No one in Canada is guilty of genocide against anybody—not even against the ‘indigenous.’ What is the ninth commandment? “Thou shalt not bear false witness against thy neighbor.” This commandment is good for every school, even the ‘residential school’; and it is good for everyone, even the ‘indigenous.’ Where did the idea come from for agitating about a ‘mass grave’ suddenly discovered near a residential school? I am tempted to prophesy that it came from fancy folks of the white socialist class: the establishment politicians and their mass media minions who make their living and maintain power by setting ethnic groups against each other. If it did not come from there—if it came from an ‘indigenous’ source—it is still true that the idea has now been used by the socialist class to make fancy snobs look compassionate and the rest of us look racist and genocidal. Bearing false witness is the socialist’s most frequent method of emitting his ingloriousness because the socialist’s chief attribute is envy. The socialist envies the peace that people have who mind their own business; therefore the socialist’s mission is to disturb this peace, which is done by telling lies. Bearing false witness is as natural to a socialist as it is natural for God to be faithful to truth. What shall be given to ‘lying lips’ and the ‘deceitful tongue’? The Bible says that ‘sharp arrows’ and ‘coals of juniper’ shall be given to both (Psalm 120); and the sharp arrows and coals of juniper will be more dreadful than the words ‘arrows’ and ‘coals’ denote because these arrows and coals will be supernatural and divinely administered. Falsely accusing others of murder and genocide, even if these others are hated white folks, is the breaking of one of the most sacred commandments that was ever given; sacred judgment can be that sin’s only reward. Divine judgment will be dispensed for defamation. ‘Lying lips’ and ‘deceitful tongues’ will be silenced at the judgment before the incarnation of the Word of God: Jesus Christ the Righteous. 

    Since the truth about a matter may still be found, though with an increasing amount of effort due to progressive censorship, people who have jumped aboard this lying narrative about a ‘mass indigenous grave’ or the ‘ongoing genocide of indigenous persons’ are guilty in some measure as well. Sharing a lying narrative is not as sinful as making one up. But to share a lie is to forward a lie; and to forward a lie that we don’t know is a lie is nevertheless the promotion of what is untrue. This is a serious sin when the promotion of the untruth entails the defamation of a large body of Canadians whose skin pigmentation happens to be white. Some of us are never going to accept being called racist no matter how many ‘mass graves’ of ‘indigenous’ persons are allegedly found because we have had nothing to do with the alleged crimes involved. And we are going to continue to be as happy to be white as ‘indigenous’ persons are proud of their primitive heritage. If a white Bible believing Christian is okay with Solomon being happy that his lover is so tanned that she calls herself ‘black’ (Song of Solomon 1.5, 6), then this white Bible believing Christian must be something less than a white supremacist. 

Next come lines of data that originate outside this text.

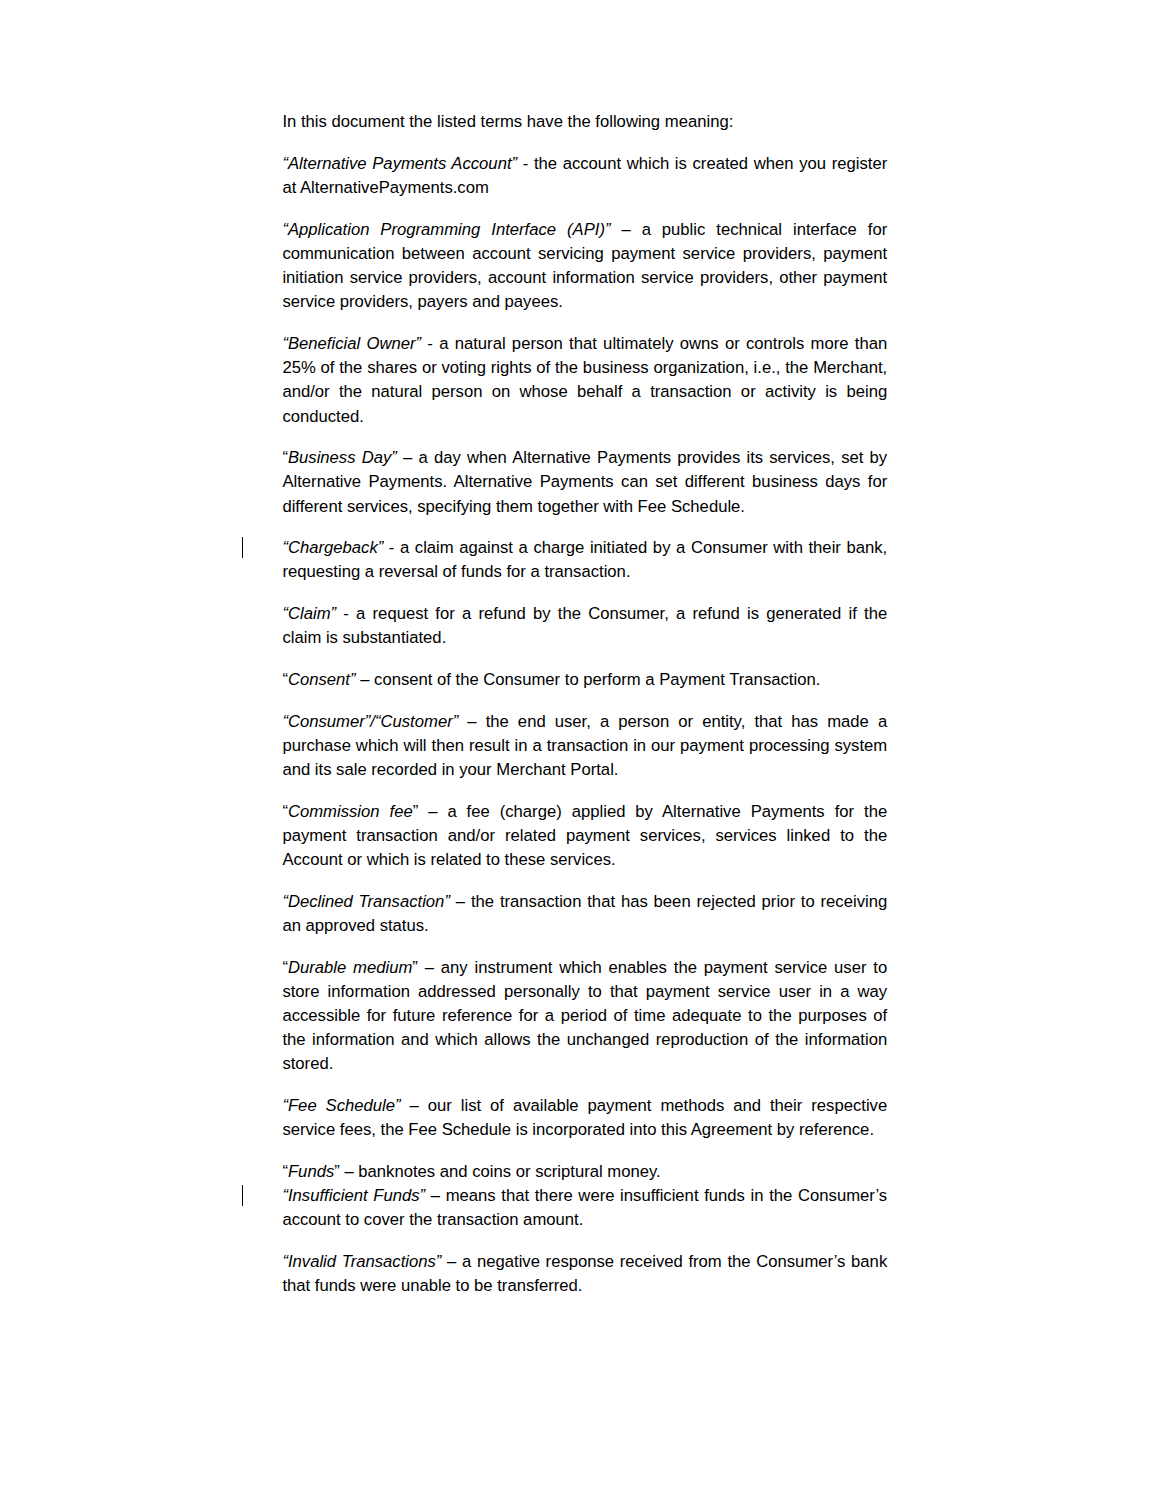In this document the listed terms have the following meaning:
“Alternative Payments Account” - the account which is created when you register at AlternativePayments.com
“Application Programming Interface (API)” – a public technical interface for communication between account servicing payment service providers, payment initiation service providers, account information service providers, other payment service providers, payers and payees.
“Beneficial Owner” - a natural person that ultimately owns or controls more than 25% of the shares or voting rights of the business organization, i.e., the Merchant, and/or the natural person on whose behalf a transaction or activity is being conducted.
“Business Day” – a day when Alternative Payments provides its services, set by Alternative Payments. Alternative Payments can set different business days for different services, specifying them together with Fee Schedule.
“Chargeback” - a claim against a charge initiated by a Consumer with their bank, requesting a reversal of funds for a transaction.
“Claim” - a request for a refund by the Consumer, a refund is generated if the claim is substantiated.
“Consent” – consent of the Consumer to perform a Payment Transaction.
“Consumer”/“Customer” – the end user, a person or entity, that has made a purchase which will then result in a transaction in our payment processing system and its sale recorded in your Merchant Portal.
“Commission fee” – a fee (charge) applied by Alternative Payments for the payment transaction and/or related payment services, services linked to the Account or which is related to these services.
“Declined Transaction” – the transaction that has been rejected prior to receiving an approved status.
“Durable medium” – any instrument which enables the payment service user to store information addressed personally to that payment service user in a way accessible for future reference for a period of time adequate to the purposes of the information and which allows the unchanged reproduction of the information stored.
“Fee Schedule” – our list of available payment methods and their respective service fees, the Fee Schedule is incorporated into this Agreement by reference.
“Funds” – banknotes and coins or scriptural money.
“Insufficient Funds” – means that there were insufficient funds in the Consumer’s account to cover the transaction amount.
“Invalid Transactions” – a negative response received from the Consumer’s bank that funds were unable to be transferred.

    White supremacy is the narrative being pushed by the CBC and the politicians who bankroll that Communist corporation; and this indigenous story out of Kamloops is just one more way to drive that narrative into white skin. Defamatory darts aimed at white people merely because they are not colored, nor elitists, nor atheists, nor ‘indigenous’—these darts can sting; but if these white people are Bible believing Christians, these darts ultimately stick to the cross of Christ behind which every Bible believing Christian hides. A sinner may be reserved for heaven even if he is white. And there is no ‘indigenous’ person alive who has any hope of heaven on the basis of his heritage. Indigenous ceremonies are as far from the kingdom of heaven as Roman Catholic rosary beads are. Salvation is not earned by the sinner; it is wrought by Christ for the sinner. “But to him that worketh not, but believeth on him that justifieth the ungodly, his faith is counted for righteousness” (Romans 4.5.)